No, because it would require different rules for testnets, and mainnet. In the mainnet, you have "satoshis per virtual byte" model, where 1 sat/vB is the bare minimum. It works well for the network, which is already 15 years old. But not so well for a brand new network, started from scratch. And many altcoins repeat the same mistake, by picking 1 sat/vB, and starting from zero coins, and then wondering, why they are getting a different outcome, than Bitcoin in 2009.

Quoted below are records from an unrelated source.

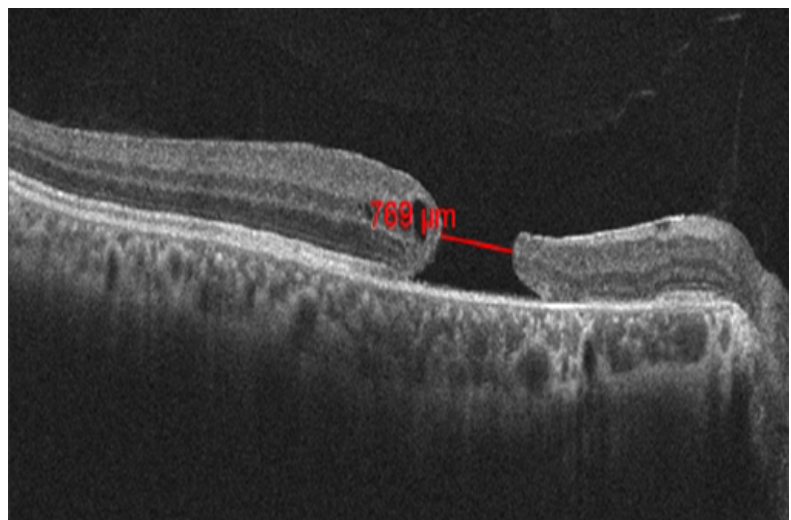
Figure 1: Preoperative optical coherence tomography showing full thickness traumatic macular hole. The minimum linear diameter was 769 µm.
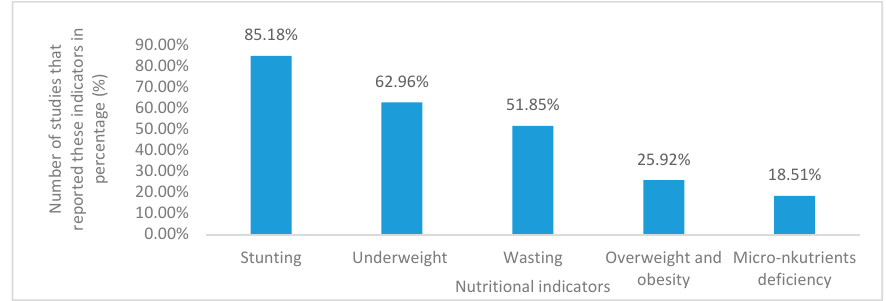
Figure 5. Nutritional status indicators of children in South Africa from selected studies.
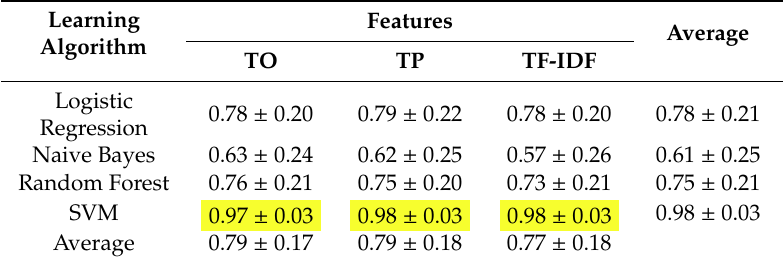
Table 5. Experimental results in which cells in yellow represent the best performing pair of learning algorithms and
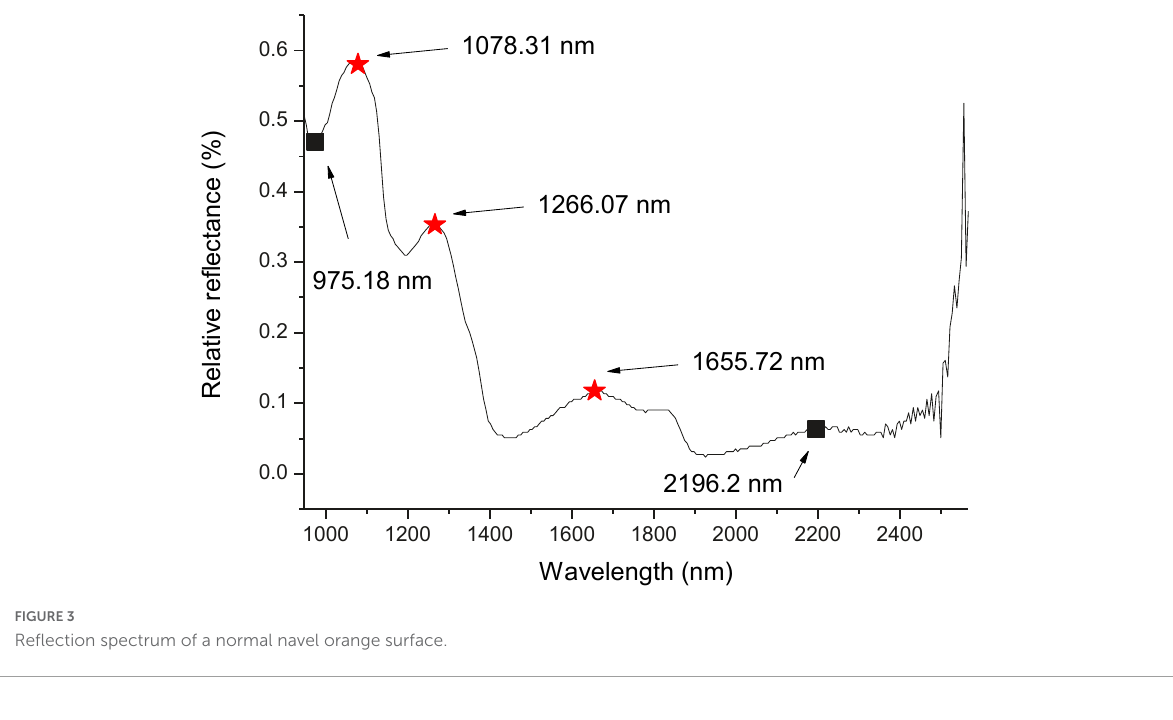
TABLE 1 Spectra number of each category.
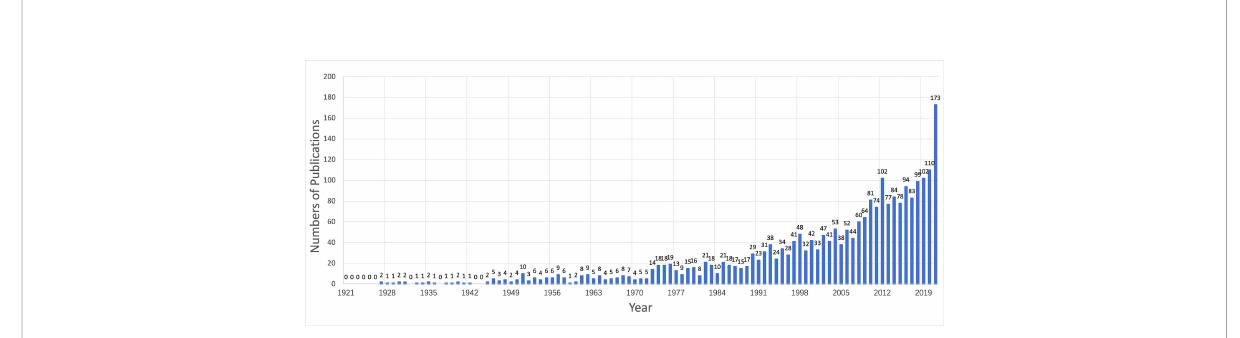
FIGURE 1 The annual quantities of adult-onset Still ’ s disease articles from 1921 to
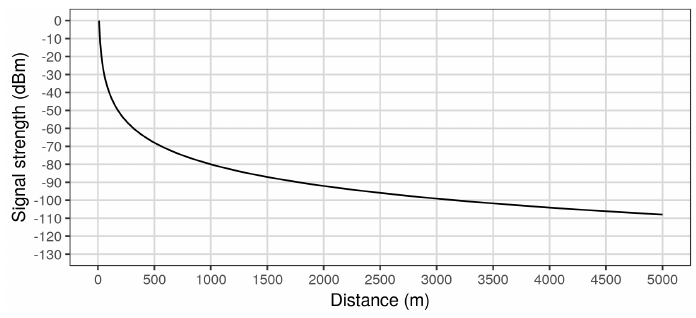
Figure 1: Signal strength as a function of the distance for a specific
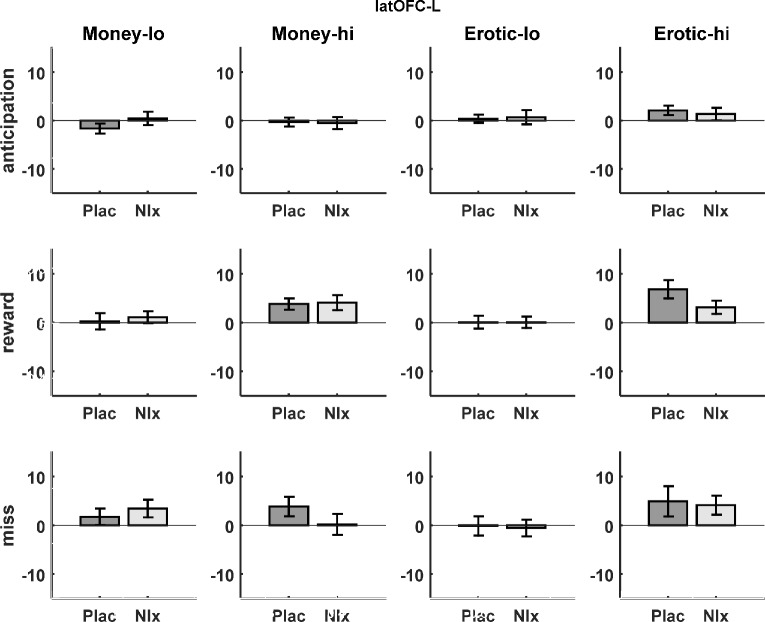
Left lateral orbitofrontal cortex fMRI responses (arbitrary units) for all stimuli (money/erotic, high/low) and time-points (anticipation, outcome: reward, outcome: miss) under placebo (Plac) and naloxone (Nlx).Error bars represent standard error of the mean.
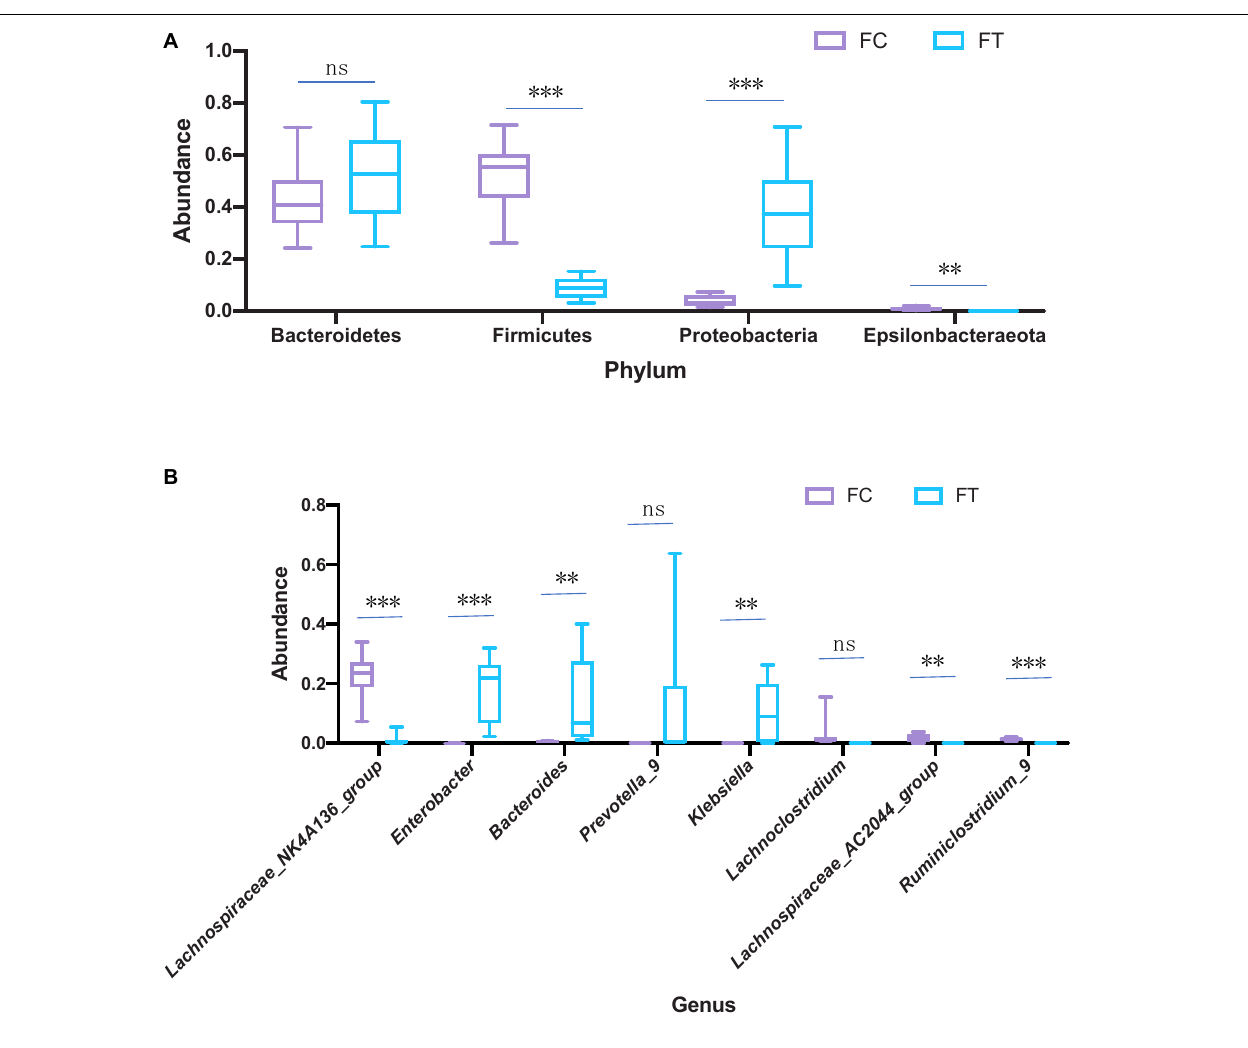
FIGURE 3 | Relative abundance of main phyla (A) and genera (B) that were significantly different in the gut microbiota in the control females (FC) and the antibiotic-treated females (FT). Statistical significance: ∗∗ , P < 0.01; ∗∗∗ , P < 0.001; ns, not significant.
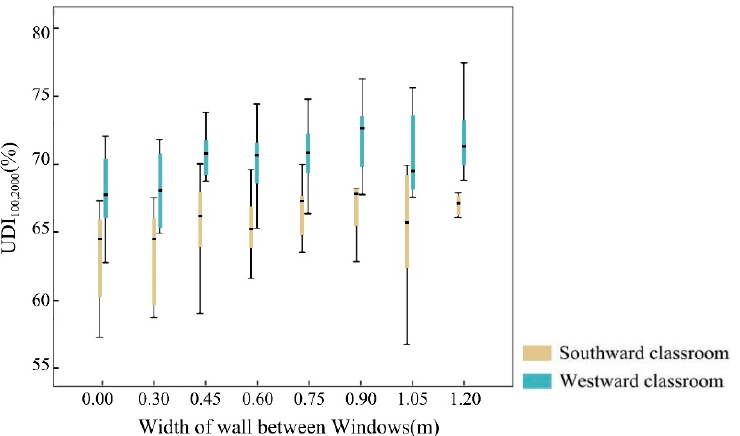
Figure 10. The analysis results of the distribution interval between the width of the wall between windows and the evaluation index.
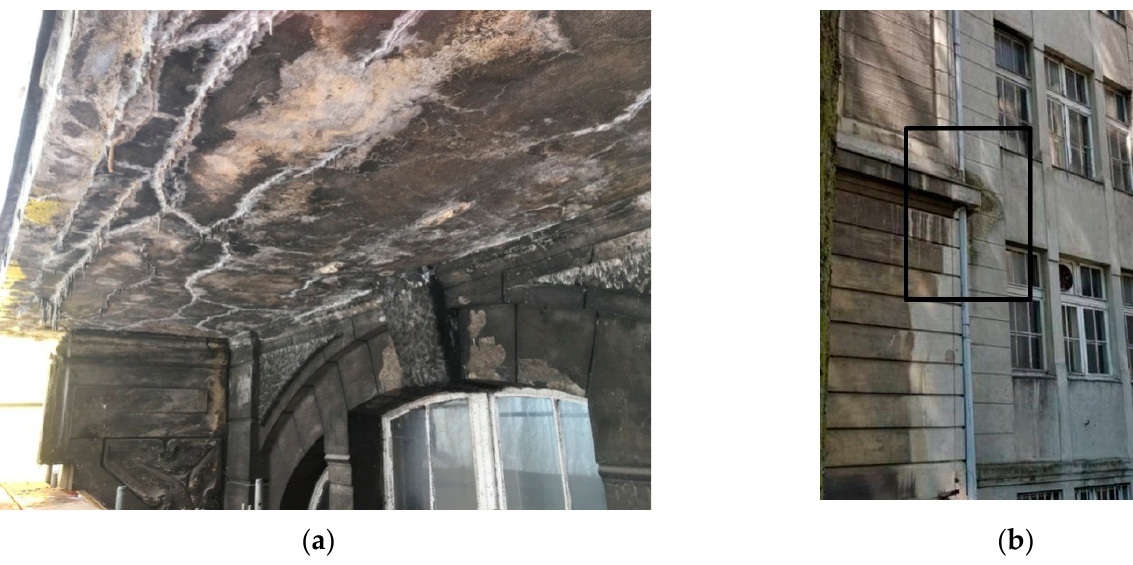
Figure 6. Dampness of the balcony ( a ) and the building walls ( b ). Corrosion of the reinforced concrete structure is visible on the eastern and southern facades. The layer around the reinforcement has been destroyed there, and the corroded rebar is visible (Figure 7).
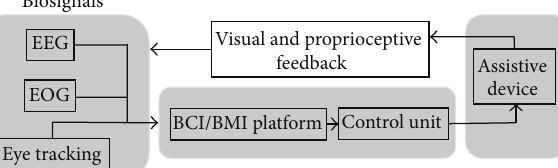
Figure 1: Organization of the University of T¨ubingen’ prototype system controlling assistive devices using brain waves and eye movements.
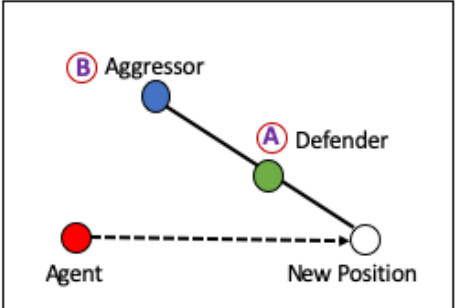
Figure 6. Rules for playing the Defender Aggressor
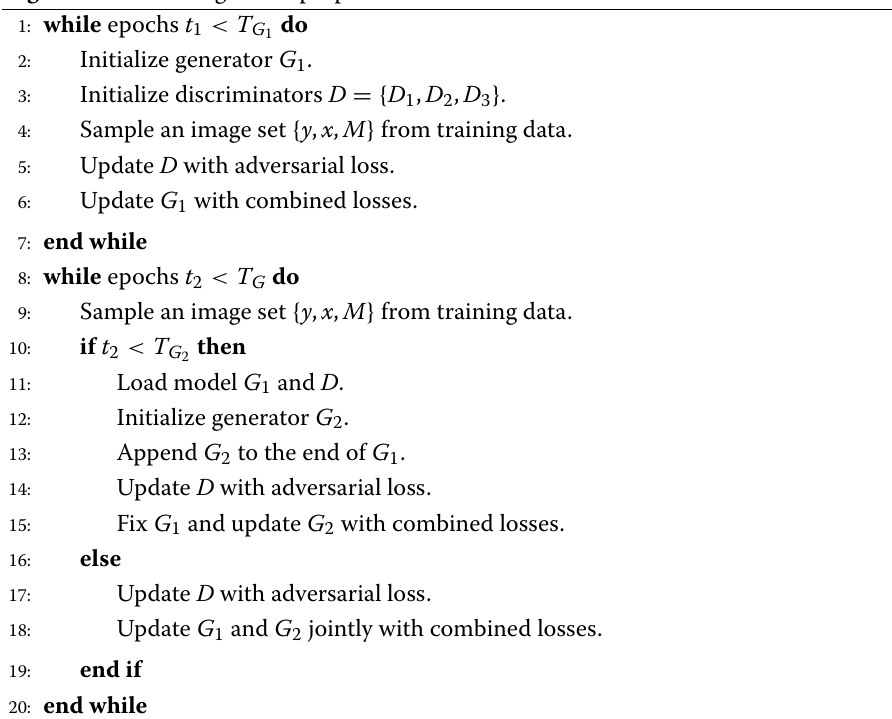
Algorithm 1 Training of our proposed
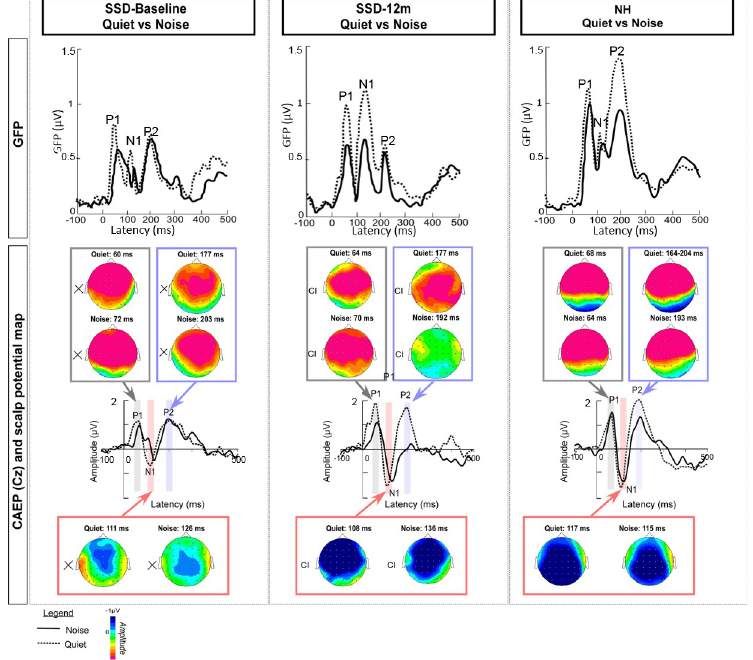
Fig 2. Mean surface recordings for SSD-CI participants at baseline (left panels) and at 12m post-activation (middle panels), and for NH participants (right panels) in quiet (dotted line) and in noise (solid line). The top panels show mean global field power (GFP). The lower panels show CAEPs at Cz, with topographic distributions (top view) of mean average referenced to surface responses at P1, N1 and P2 peak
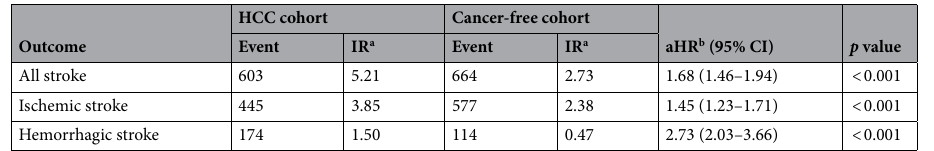
Table 4. Risk of stroke in patients with hepatocellular carcinoma compared with the cancer-free cohort without propensity score matching. aHR adjusted hazard ratio, CI confidence interval, CCI Charlson comorbidity index, HCC hepatocellular carcinoma, IR incidence rate. a IR per 1000 person-years. b The hazard ratios were calculated using a multivariable Cox proportional hazards regression model with adjustments for income, CCI, comorbidities, and medication use listed in Table 1.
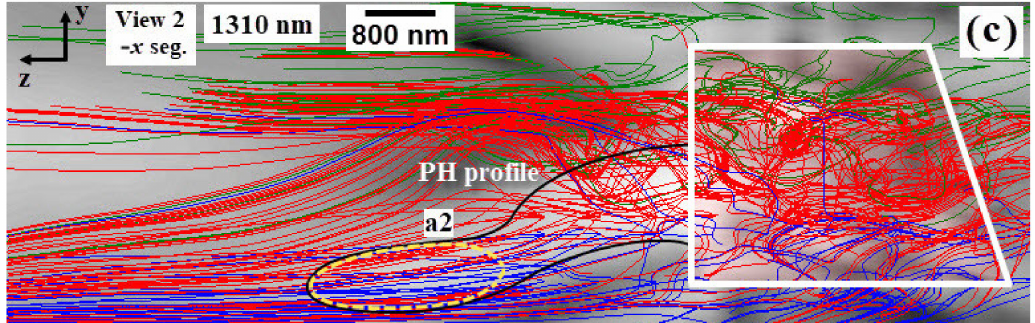
Figure 4. ( a ) Diagram of view 1 and view 2 segments and 3D Poynting vector distributions for ( b ) view 1 + x segment and ( c ) view 2 − x segment of the model with the irradiation at the wavelength of 1310 nm. Orientations of the particle in Figure 4b,c are reversed due to the change of frames of references for the observers in view 1 and view 2 as shown in Figure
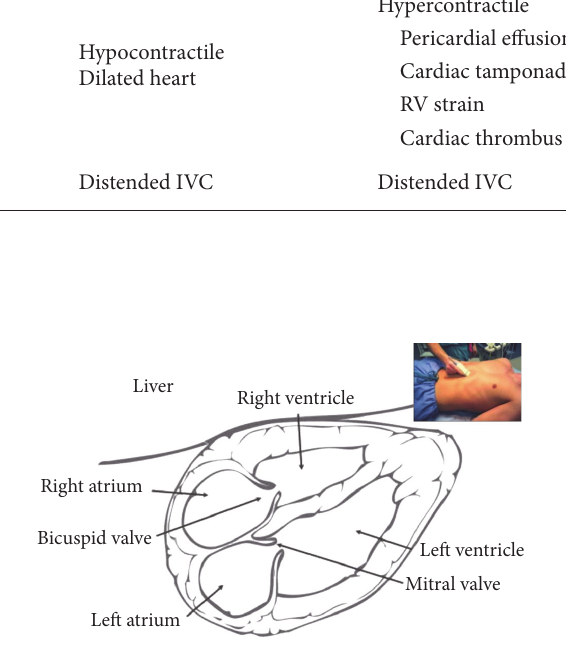
Figure 2: Subcostal cardiac landmarks. Subcostal view is a good window for locating the right atrium prior to the IVC, is useful for qualitative assessment of cardiac contractility, and is sensitive for detecting pericardial effusion or tamponade (frequently unsus- pected). As in all transthoracic cardiac views, the right ventricle is closest to the ultrasound probe (see Figure 1, probe posi- tion A1). Reproduced from http://www.sonoguide.com/FAST.html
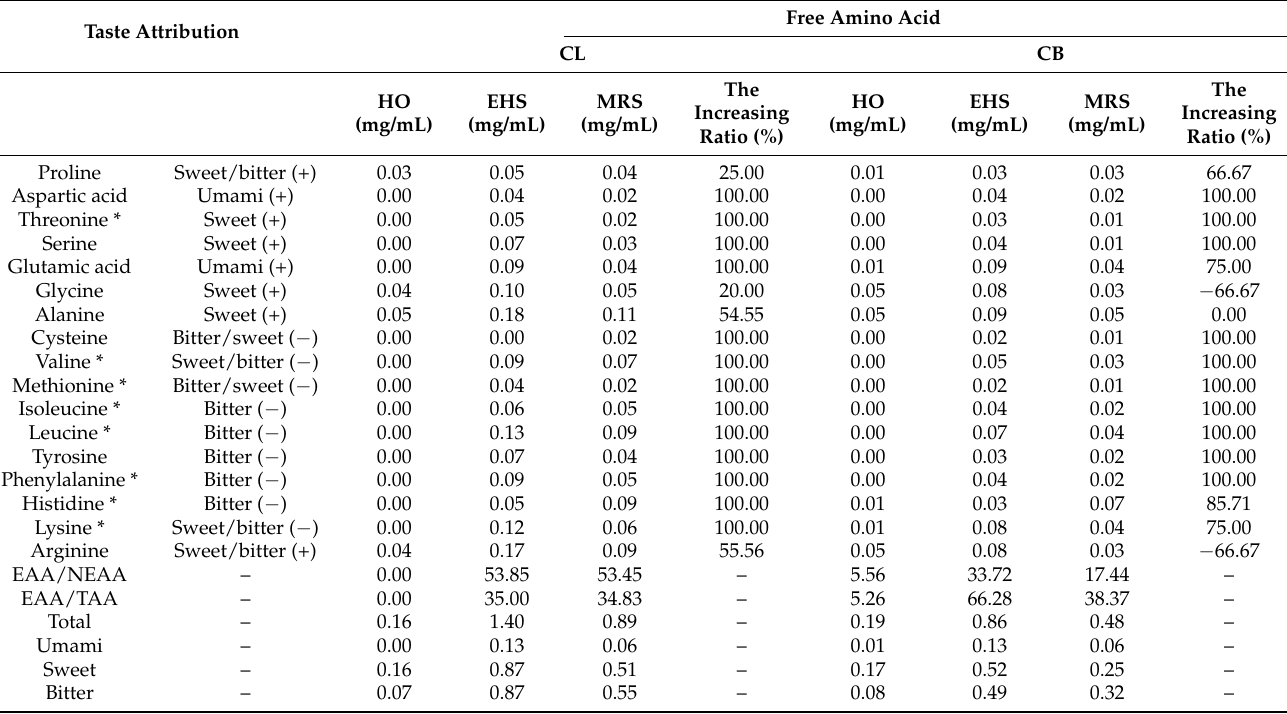
Table 2. Proportion of hydrolyzed amino acid composition, the concentration, and the increasing ratio of free amino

In general, testnets should not start from scratch. There is a difference between testnet and altcoin, we should do the former, not the latter. Testnet miners should not get 50 coins per block, when mainnet miners are getting 3.125 BTC plus fees. And more conditions should be more similar to the mainnet, than they really are. However, it is, what it is. The network was deployed, and we can only stick with some existing rules, and make simple changes, because it is too late for a brand new Genesis Block, for a brand new network model, and for a brand new rules. Testnet4 will succeed or fail, but the whole skeleton is already set in stone, and won't be changed. People will rather deploy testnet5, than fix testnet4, if there will be some bigger failure.

Quote
Wouldn't this be too expensive to implement.
There is a command called "invalidateblock", often combined with "reconsiderblock". Usually, it is used in a scenario of re-validating a block (so there probably should be a single command, called "herewegoagainblock" or something). But miners can also abuse those commands, for forking a chain programmatically (which is a soft-fork).

So, no new commands are needed, it is all about re-using, what is already there. But so far, Garlo Nicon passed 9950 tBTC as fees, and it was not reorged. Maybe a bigger amount can be pushed in that way, we don't know yet.

However, cheating in a lottery is a double-edged sword: the traffic in testnet4 is quite low, so miners should be interested in getting new users on the board. And also, if users will abuse the lottery, for example by winning too many times, and using full-RBF, to replace lost bets with different transactions, then miners will stop running the lottery, and start claiming the full reward again.

Basically, that kind of lottery reminds me about a game of trust: https://ncase.me/trust/

And I wonder, how many things can be tested in that way. Can a no-fork sidechain run on testnet, without being wiped by dishonest users? Can some kind of lottery be deployed, without having 100% on miners' side, and 100% on users' side, but reaching a more natural equilibrium instead? There are many things, which can be tested (and which require producing your own coinbase transaction). As long as CPU mining test coins is possible, I am trying to test things, which require mining, also because I know, that when more competition will appear, then the opportunity to test those things could vanish again.